Labour Ministry inundated with employers and illegal workers 

Hundreds of employers and their illegal migrant workers descended on the Labour Ministry on Tuesday morning in response to measures to alleviate the impact of new and stricter foreign labour law. 

Employers with more than 10 workers had to present documents such as pay records, contracts and employment conditions ahead of interviews.
But employers with less than 10 workers do not require such documents and will be screened via an interview only.
Officials aim to interview 500 applicants a day at the Din Daeng complex.

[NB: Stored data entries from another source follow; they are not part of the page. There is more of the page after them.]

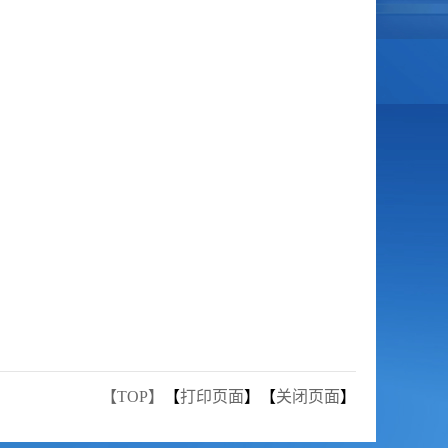
【TOP】
【
打印页面
】【
关闭页面
】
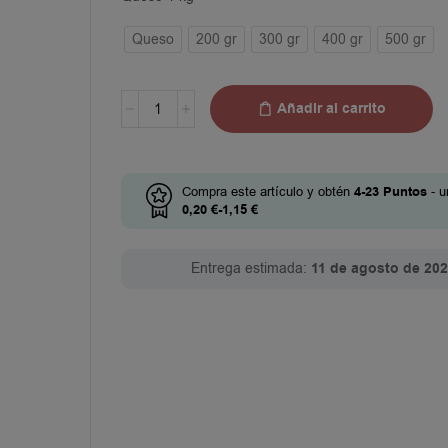
Queso
200 gr
300 gr
400 gr
500 gr
Añadir al carrito
Compra este artículo y obtén
4-23
Puntos
- u
0,20
€
-
1,15
€
Entrega estimada:
11 de agosto de 20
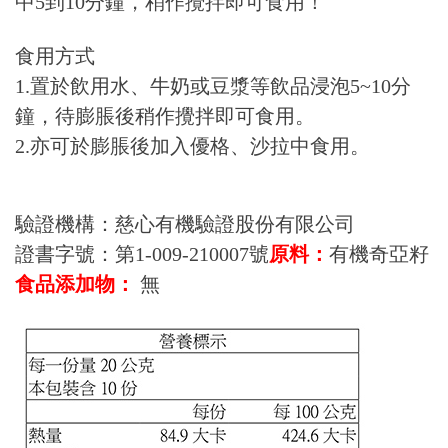
中5到10分鐘，稍作攪拌即可食用！
食用方式
1.置於飲用水、牛奶或豆漿等飲品浸泡5~10分
鐘，待膨脹後稍作攪拌即可食用。
2.亦可於膨脹後加入優格、沙拉中食用。
驗證機構：慈心有機驗證股份有限公司
證書字號：第1-009-210007號
原料：
有機奇亞籽
食品添加物：
無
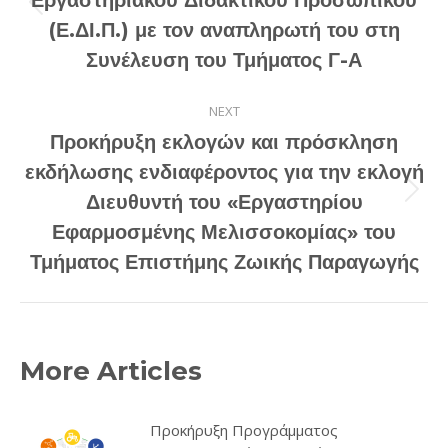
Εργαστηριακού Διδακτικού Προσωπικού
Previous
(Ε.ΔΙ.Π.) με τον αναπληρωτή του στη
post:
Συνέλευση του Τμήματος Γ-Α
NEXT
Προκήρυξη εκλογών και πρόσκληση
εκδήλωσης ενδιαφέροντος για την εκλογή
Next
Διευθυντή του «Εργαστηρίου
post:
Εφαρμοσμένης Μελισσοκομίας» του
Τμήματος Επιστήμης Ζωικής Παραγωγής
More Articles
Προκήρυξη Προγράμματος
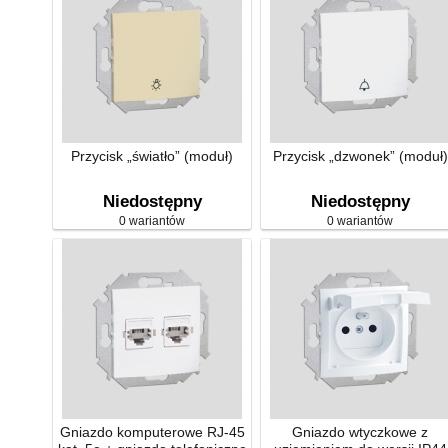
Przycisk „światło” (moduł)
Przycisk „dzwonek” (moduł)
Niedostępny
Niedostępny
0 wariantów
0 wariantów
Gniazdo komputerowe RJ-45
Gniazdo wtyczkowe z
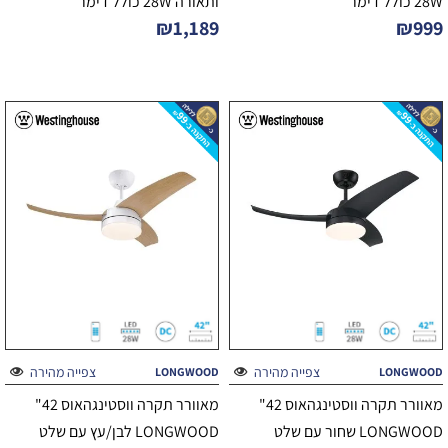
28W כולל דימר
ותאורה 28W כולל דימר
₪
1,189
₪
999
צפייה מהירה
צפייה מהירה
LONGWOOD
LONGWOOD
מאוורר תקרה ווסטינגהאוס 42"
מאוורר תקרה ווסטינגהאוס 42"
LONGWOOD שחור עם שלט
LONGWOOD לבן/עץ עם שלט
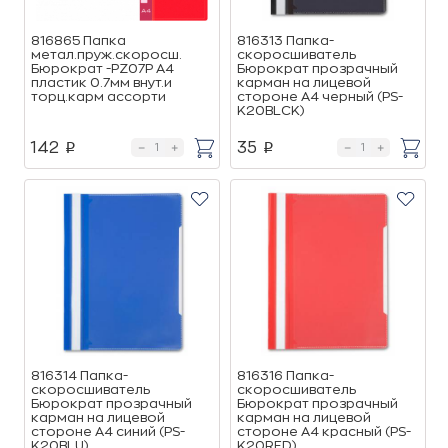
816865 Папка
816313 Папка-
метал.пруж.скоросш.
скоросшиватель
Бюрократ -PZ07P A4
Бюрократ прозрачный
пластик 0.7мм внут.и
карман на лицевой
торц.карм ассорти
стороне А4 черный (PS-
K20BLCK)
142
35
p
p
816314 Папка-
816316 Папка-
скоросшиватель
скоросшиватель
Бюрократ прозрачный
Бюрократ прозрачный
карман на лицевой
карман на лицевой
стороне А4 синий (PS-
стороне А4 красный (PS-
K20BLU)
K20RED)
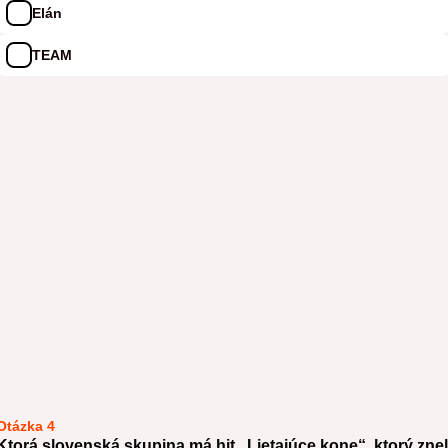
Elán
TEAM
Otázka 4
Ktorá slovenská skupina má hit „Lietajúce kone“, ktorý znel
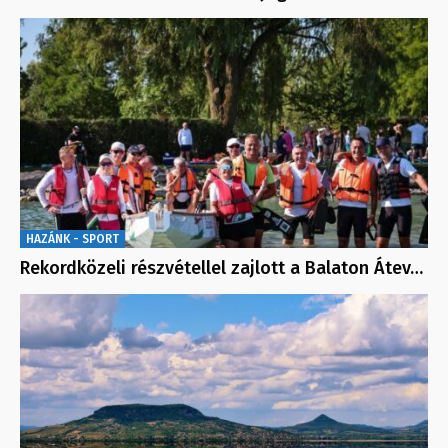
HAZÁNK - SPORT
Rekordközeli részvétellel zajlott a Balaton Átev…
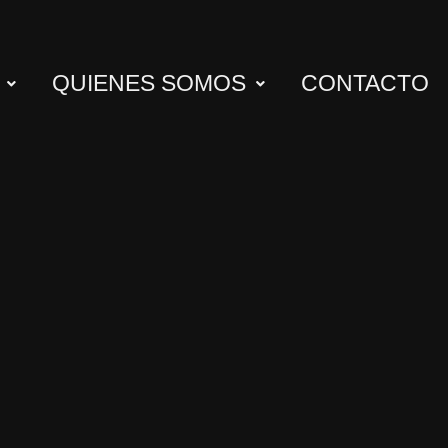
QUIENES SOMOS
CONTACTO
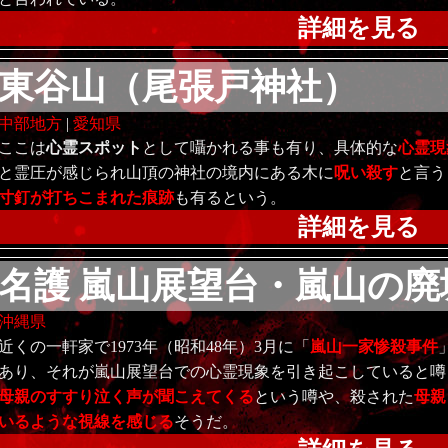
詳細を見る
東谷山（尾張戸神社）
中部地方
|
愛知県
ここは
心霊スポット
として囁かれる事も有り、具体的な
心霊現
と霊圧が感じられ山頂の神社の境内にある木に
呪い殺す
と言う
寸釘が打ちこまれた痕跡
も有るという。
詳細を見る
名護 嵐山展望台・嵐山の廃
沖縄県
近くの一軒家で1973年（昭和48年）3月に「
嵐山一家惨殺事件
あり、それが嵐山展望台での心霊現象を引き起こしていると噂
母親のすすり泣く声が聞こえてくる
という噂や、殺された
母親
いるような視線を感じる
そうだ。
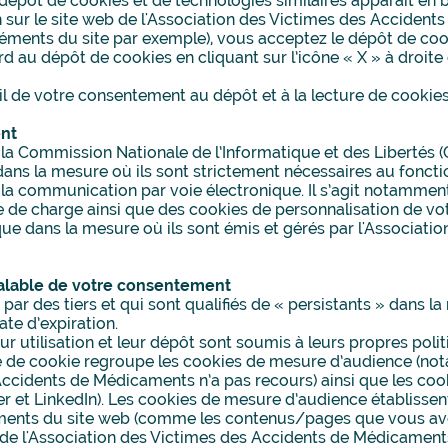
dépôt de cookies et de technologies similaires apparaît en 
n sur le site web de l'Association des Victimes des Acciden
léments du site par exemple), vous acceptez le dépôt de coo
 au dépôt de cookies en cliquant sur l’icône « X » à droite 
il de votre consentement au dépôt et à la lecture de cookies
ent
Commission Nationale de l’Informatique et des Libertés (CN
ans la mesure où ils sont strictement nécessaires au foncti
er la communication par voie électronique. Il s’agit notamment
ge de charge ainsi que des cookies de personnalisation de vo
que dans la mesure où ils sont émis et gérés par l'Associati
réalable de votre consentement
par des tiers et qui sont qualifiés de « persistants » dans 
ate d’expiration.
eur utilisation et leur dépôt sont soumis à leurs propres poli
le de cookie regroupe les cookies de mesure d’audience (not
Accidents de Médicaments n’a pas recours) ainsi que les co
 et LinkedIn). Les cookies de mesure d’audience établissent
éléments du site web (comme les contenus/pages que vous ave
 de l'Association des Victimes des Accidents de Médicament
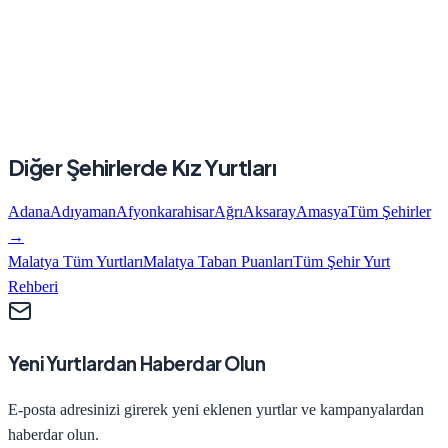
Diğer Şehirlerde
Kız
Yurtları
Adana
Adıyaman
Afyonkarahisar
Ağrı
Aksaray
Amasya
Tüm Şehirler
→
Malatya
Tüm Yurtları
Malatya
Taban Puanları
Tüm Şehir Yurt
Rehberi
Yeni Yurtlardan Haberdar Olun
E-posta adresinizi girerek yeni eklenen yurtlar ve kampanyalardan
haberdar olun.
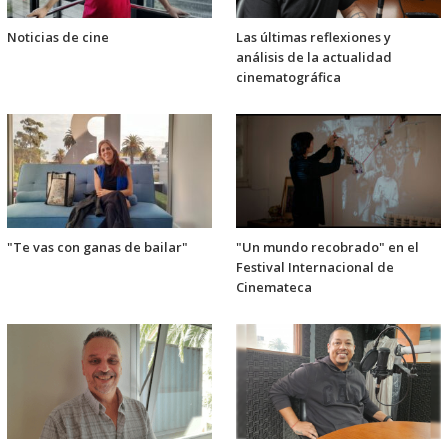
Noticias de cine
Las últimas reflexiones y
análisis de la actualidad
cinematográfica
"Te vas con ganas de bailar"
"Un mundo recobrado" en el
Festival Internacional de
Cinemateca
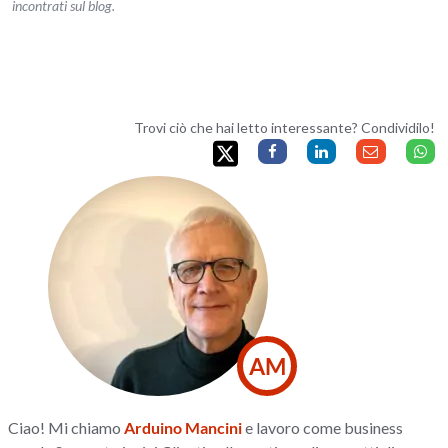
incontrati sul blog.
Trovi ciò che hai letto interessante? Condividilo!
AM
Ciao! Mi chiamo
Arduino Mancini
e lavoro come business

The process follows more than 600,000 illegal migrant workers from Laos, Myanmar and Cambodia being registered at 100 temporary Labour Ministry centres across the country from July 24 to Monday.
The centres were set up to ease the impact of the royal decree on Managing the Work of Aliens 2017, which was issued on June 23 and allows for heavy fines to be issued.
The scale of the fines is currently being review.
Waranon Pitiwan, director-general of the Labour Ministry’s Department of Employment, said the next step of the process involves officials interviewing applicants within 30 days and issuing identification documents for labourers. 
Pitiwan said employers must then submit the documents for further processing at one-stop service centres being set up in Thailand by the workers’ countries of origin. 
Myanmar has centres in Samut Sakhon, Samut Prakan, Chiang Rai, Tak and Ranong provinces and will open more centres in Chiang Mai, Nakhon Sawan and Songkhla provinces. 
Cambodia’s centres are in Rayong, Songkhla and Bangkok. 
Lao migrants must contact their country’s embassy in Bangkok.